Dans la rue je réfléchis : loger chez la femme d’un général, peut-être d’un général réactionnaire, cela peut être dangereux. Retournons d’abord à la gare ; je n’irai à l’adresse indiquée que si je suis vraiment abandonnée.

A la gare je trouve un nouveau conducteur ; on me cherchait. Il fait embarquer nos bagages sur un affreux camion traîné par un cheval étique. Nous montons et nous asseyons tant bien que mal sur nos valises ; les cahots de la voiture menacent de nous en précipiter à chaque instant ; il pleut à verse.

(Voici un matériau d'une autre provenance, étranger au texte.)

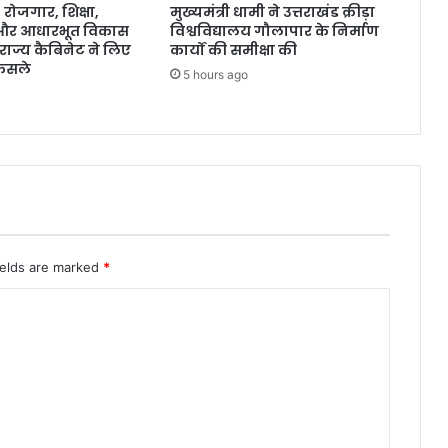
ोजगार, शिक्षा,
मुख्यमंत्री धामी ने उत्तराखंड क्रीड़ा
 और आधारभूत विकास
विश्वविद्यालय गौलापार के निर्माण
राज्य कैबिनेट ने लिए
कार्यों की समीक्षा की
ैसले
5 hours ago
ields are marked
*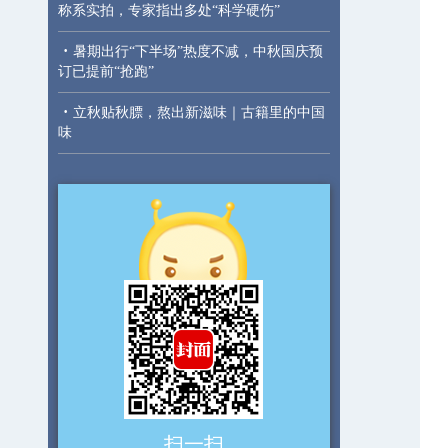
称系实拍，专家指出多处“科学硬伤”
·
暑期出行“下半场”热度不减，中秋国庆预
订已提前“抢跑”
·
立秋贴秋膘，熬出新滋味｜古籍里的中国
味
扫一扫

C’est dans ce triste équipage que je fais mon entrée dans la capitale du communisme.

Le quartier que nous traversons présente l’aspect de la désolation la plus lamentable. Les gens sont vêtus de guenilles et chaussés de chiffons retenus par des ficelles ; des femmes portent des robes en toile de sac. Beaucoup de ces gens ont sous leur bras un énorme pain noir.

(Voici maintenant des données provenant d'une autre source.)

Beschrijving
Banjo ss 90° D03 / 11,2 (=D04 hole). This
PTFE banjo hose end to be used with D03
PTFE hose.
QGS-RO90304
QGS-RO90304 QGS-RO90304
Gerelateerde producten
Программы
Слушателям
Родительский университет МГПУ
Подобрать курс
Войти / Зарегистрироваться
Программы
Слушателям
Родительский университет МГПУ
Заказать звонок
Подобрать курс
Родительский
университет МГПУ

Devant certaines maisons, de longues queues de femmes et d’enfants attendent je ne sais quoi.

C’est cela la Russie ? Ah ! mon Dieu, Wells avait raison !

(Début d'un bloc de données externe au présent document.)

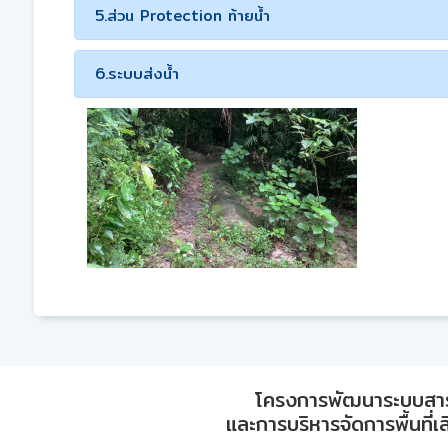
5.ส่วน Protection ท้ายน้ำ
6.ระบบส่งน้ำ
โครงการพัฒนาระบบสา
และการบริหารจัดการพื้นที่เ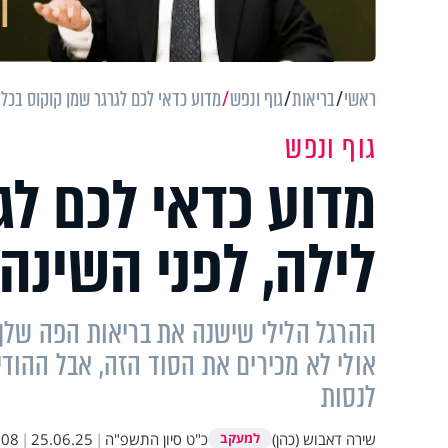
ראשי
בריאות
גוף ונפש
מדוע כדאי לכם לגרגר שמן קוקוס בכל 
גוף ונפש
מדוע כדאי לכם לג
לילה, לפני השינה
ההרגל הלילי שישנה את בריאות הפה שלך:
אולי לא מכירים את הסוד הזה, אבל ההוד
לנסות
שירה דאבוש (כהן)
כ"ט סיון התשפ"ה
|
25.06.25
|
:08
למעקב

De cette misère nous en sommes cause. La bourgeoisie mondiale a suscité à la Russie déjà ruinée par la guerre impérialiste des guerres interminables. Par le blocus, elle a privé ce malheureux pays des produits industriels indispensables parce qu’il ne sait pas les fabriquer lui-même. Je me rappelle une phrase du commissaire de X… pour répondre à mes critiques de l’organisation dont j’avais pâti pendant mon voyage : « Oui nous sommes mal organisés ; mais nous avons battu Kornilof, Dénikine, Wrangel, tenez, mon tabac, c’est du tabac de Wrangel. »

Je peux voir que Moscou est loin d’être dénuée au point de vue des aliments. Dans les boutiques, des choux énormes, des pommes de terre, de grands poissons conservés et jusqu’à des vins fins.

Quelle ville originale ! Elle ne ressemble à aucune capitale de l’Europe. D’innombrables chapelles à coupoles dorées : le Kremlin entouré d’un mur en briques rouges avec des créneaux.

Après une course très longue, nous nous arrêtons devant une grande bâtisse peinte en blanc.